Posted by: EcoPeace Middle East | October 4, 2012

Good Water Neighbors and Kosovo

Standing on the Prilluzhe Bridge, a symbol for reconciliation work.

This year Friends of the Earth Middle East (FoEME) forged a partnership with the Forum for Civic Initiatives (FIQ), a non-governmental organization in Kosovo dedicated to increasing citizens’ participation in decision-making processes. Aiming to exchange experiences and share some of the lessons learned from 10 years of community based environmental peacemaking, FoEME’s Good Water Neighbors (GWN) project staff have planned two exchanges with FIQ to see which parts of the GWN project are most transferable to other areas of the world.

The first exchange took place when a delegation composed of FoEME’s own six GWN Coordinators – Mohammad Obeidallah, Rashad Tayem, Hana Al Asa’d, Michal Sagive, Amy Lipman Avizohar, and Abdel Rahman Sultan visited Kosovo from August 26th to 30th. Abdel Rahman Sultan, outlined specific objectives of the trip, which included learning more about the Balkan conflict, water management in the region, and exchanging knowledge about FoEME’s environmental peacemaking programs. Upon reflection, the FoEME delegation felt the conflict in Kososvo is still highly visible and found many parallels to the conflict they know so well from the Middle East. However, the delegation did see many examples of hope, of communities from different ethnicities (Albanian and Serbian) solving joint problems after more than 15 years of deep conflict. The trip to the recently constructed and contested bridge in Prelluzhe highlighted this – the bridge was constructed thanks to local leaders of both the Serbian and Albanian villages meeting, with mediation of the police, and founding a Local Public Safety Council. By prioritizing the communities’ most pressing needs and ensuring safety of all sides they managed to implement their first joint initiative in years. Standing on the bridge, Michal Sagive conveyed to local press, her impressions of the importance of local leadership in identifying joint environmental challenges and striving to adopt joint solutions for the benefit of all. Abdel Rahman Sultan pointed out that while the bridge is a big achievement, the communities need to take another step and look at what is flowing under the bridge and prioritize water pollution, in this case from industrial sources.

The contaminated river flowing under the Prilluzhe bridge, from nearby cal powered electric station.

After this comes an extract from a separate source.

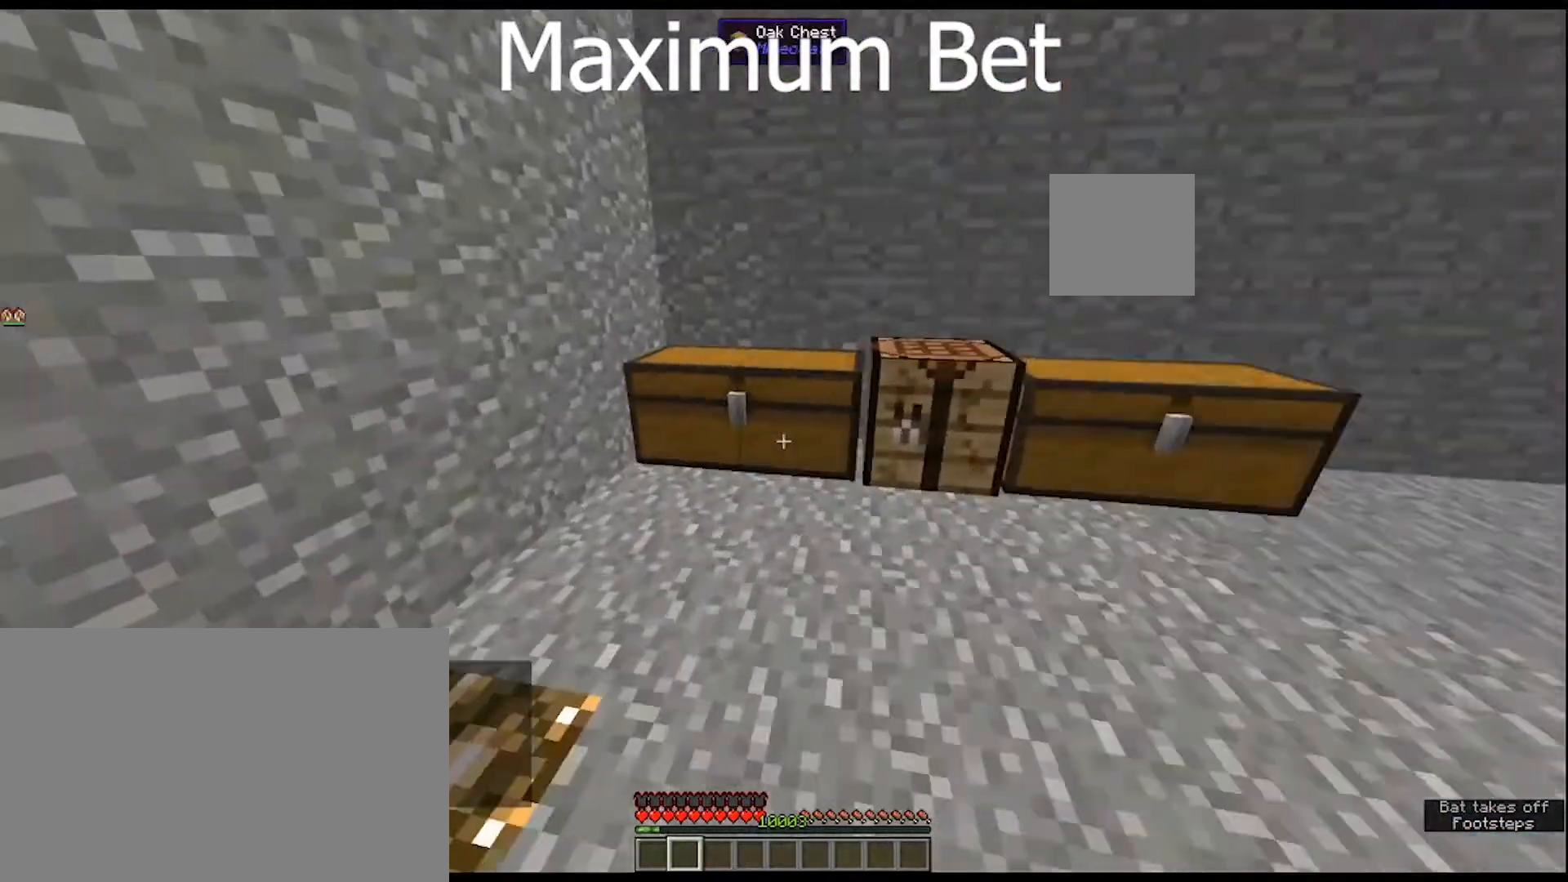
{"keys": [], "mouse": [], "mouse_move": "still", "events": [[200, "w", "up"], [333, "mouse_right", "down"], [467, "mouse_right", "up"]]}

Experiences with water management were shared between FoEME staff and members of the Mushnikove, Lubinje Eperme, Nebregosht, and Manastirica villages in the Prizren Municipality. The decentralized water management system existing in these villages was explained; it is organized in such a way that it seems as if the municipalities own it themselves, with disputes between villages being resolved by special judges. The villages demonstrated impressive resourcefulness when making direct contributions, both financially and in providing a work force to upgrade the water supply’s infrastructure. While Rashad Tayem very much admired the level of community organization; others suggested that from their experience in FoEME, such management is unsustainable on the long run. Mohammad Obeidallah recommended developing a regional water management plan in order to avoid disputes, which would also ensure water security and conservation in the future.

FoEME staff discovered that there is no wastewater collection system. This means that sewage water mixes with surface water, as Hana al-Asa’d witnessed by “sewer pipes emerging from houses, dumping wastewater in a stream. Furthermore,” she says, “many rivers and streams are severely polluted with industrial water coming from the brown coal factory.” This of course has a severe negative impact on public health, as a Red Cross representative explained in one of the meetings.

Evaluating the trip, Abdel Rahman Sultan stated that it was “successful by all means” and there were many lessons learned and many more to be learned. The Kosovo partner, though “small, is very well connected” and “a few steps ahead of us” in their efficient and progressive use of institutions. This was demonstrated on the third day, which was filled with meetings coordinated by institutional representatives. At the round table session, finalizing the visit, FoEME issued a warning that Kosovo may be moving towards a water crisis similar to the one at hand in the Middle East, due to lack of regional water management. It was advised to encourage a change of policy, because, as Sultan told his FIQ colleagues “if you continue, you will end like us.” Amy Lipman Avizohar added on a more optimistic note, that “any change in policy should be complemented with environmental education for the young generation, who will be tomorrow’s teachers, water engineers, town planners and peacemakers”. The round table session provided hope, as FIQ representatives seemed to view FoEME and the Middle East as an example, and FoEME staff were requested for mediation and consultation help.

The trip was regarded as very successful, with good cooperation occurring. Additionally there was an overall sentiment of it being a learning experience on “many levels”. FoEME is confident that this positive experience will continue and be furthered when we host the Kosovo delegation in November of this year.